We hope that our work will give exposure of the Frictionless data containers to a community of neuroscientists who share data. Neuroscientists historically have been reluctant to share data, but this attitude is changing and so have having smooth tools to allow data sharing is important.
Work done to date
We have the data sets already for goal 1; we have the Matlab algorithm for goal 3; we need now to learn how to use your tools to achieve the aims of the project.
My research group has a longstanding interest in open science and making our tools and datasets available. I have recently successfully passed a "10 year reproducibility challenge" of a paper written in 2008 https://github.com/ReScience/ten-years/issues/1#issuecomment-621473377, and a 2015 paper of mine just this week was successfully reproduced at a ReproHack meeting. The work in this project will be conducted with the same view of long-term availability and reproducibility. One option is to put some of the core code for accessing the electrophysiological data into our R package, meaRtools (Gelfman et al. 2019) and use continuous integration tools during package development.
Betzel RF, Avena-Koenigsberger A, Goñi J, He Y, de Reus MA, Griffa A, Vértes PE, Mišic B, Thiran J-P, Hagmann P, van den Heuvel M, Zuo X-N, Bullmore ET, Sporns O (2016) Generative models of the human connectome. Neuroimage 124:1054–1064 http://dx.doi.org/10.1016/j.neuroimage.2015.09.041
Cotterill E, Charlesworth P, Thomas CW, Paulsen O, Eglen SJ (2016) A comparison of computational methods for detecting bursts in neuronal spike trains and their application to human stem cell-derived neuronal networks. J Neurophysiol 116:306–321 http://dx.doi.org/10.1152/jn.00093.2016
Eglen SJ, Weeks M, Jessop M, Simonotto J, Jackson T, Sernagor E (2014) A data repository and analysis framework for spontaneous neural activity recordings in developing retina. Gigascience 3:3 http://dx.doi.org/10.1186/2047-217X-3-3
Gelfman S, Wang Q, Lu Y-F, Hall D, Bostick CD, Dhindsa R, Halvorsen M, McSweeney KM, Cotterill E, Edinburgh T, Beaumont MA, Frankel WN, Petrovski S, Allen AS, Boland MJ, Goldstein DB, Eglen SJ (2018) meaRtools: An R package for the analysis of neuronal networks recorded on microelectrode arrays. PLoS Comput Biol 14:e1006506 http://dx.doi.org/10.1371/journal.pcbi.1006506
Your Github/Gitlab profile
Why should we choose to work with you?
I have a longstanding interest in open science and reproducible research, themes that are shared with the OKFN. I had a good experience working with your team in our pilot study on retinal mosaics several years ago and wish to continue our working relationship.

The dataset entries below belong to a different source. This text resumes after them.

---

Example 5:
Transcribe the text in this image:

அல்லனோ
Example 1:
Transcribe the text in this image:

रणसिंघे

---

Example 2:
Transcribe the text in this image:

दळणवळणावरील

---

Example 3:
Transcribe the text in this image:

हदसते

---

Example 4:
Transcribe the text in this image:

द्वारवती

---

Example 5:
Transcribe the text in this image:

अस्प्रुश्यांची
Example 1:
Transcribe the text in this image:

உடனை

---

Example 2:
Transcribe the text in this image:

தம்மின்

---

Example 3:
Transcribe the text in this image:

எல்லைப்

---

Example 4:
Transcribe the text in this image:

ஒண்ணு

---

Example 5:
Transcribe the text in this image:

What do you think are the advantages of the Frictionless Data approach towards removing the friction in working with data?

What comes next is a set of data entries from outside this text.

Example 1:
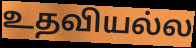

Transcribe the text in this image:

உதவியல்ல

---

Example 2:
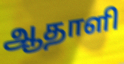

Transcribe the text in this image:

ஆதாளி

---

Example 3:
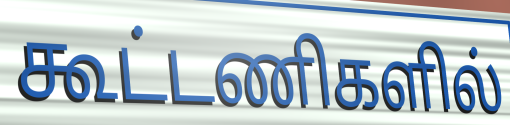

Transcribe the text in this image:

The idea of putting data into containers is very appealing and matches what has been done for computable workflows, e.g. in Docker. A key adage in computational biology is that "80% of a researcher's time is spent shuffling data from one place to another". Frictionless data should reduce that time demand significantly, and also hopefully lead to reduced errors when data from different sources are integrated.
When are you able to start and complete the work?
I plan to hire a Cambridge undergraduate (who has already been identified and would like to work on this project) to start working on this over the Summer. We are working on the assumption that most of the work will be done remotely due to COVID-19, even though the student lives in Cambridge. The bulk of the computational work should be done by mid September, leaving time hopefully for us to write up our findings for potential publication by the end of the year.
Is there anything else you would like to let us know?
I estimate that at least 3000 USD of the budget will be used to pay the student at standard rates for undergraduate interns at the Faculty of Mathematics at Cambridge. I would like to reserve 1000 USD to cover article processing charge at a journal like F1000 Research. Any remaining funds would be used to either hire the student for slightly longer or to support compute access and matlab licence, and for long-term storage of datasets.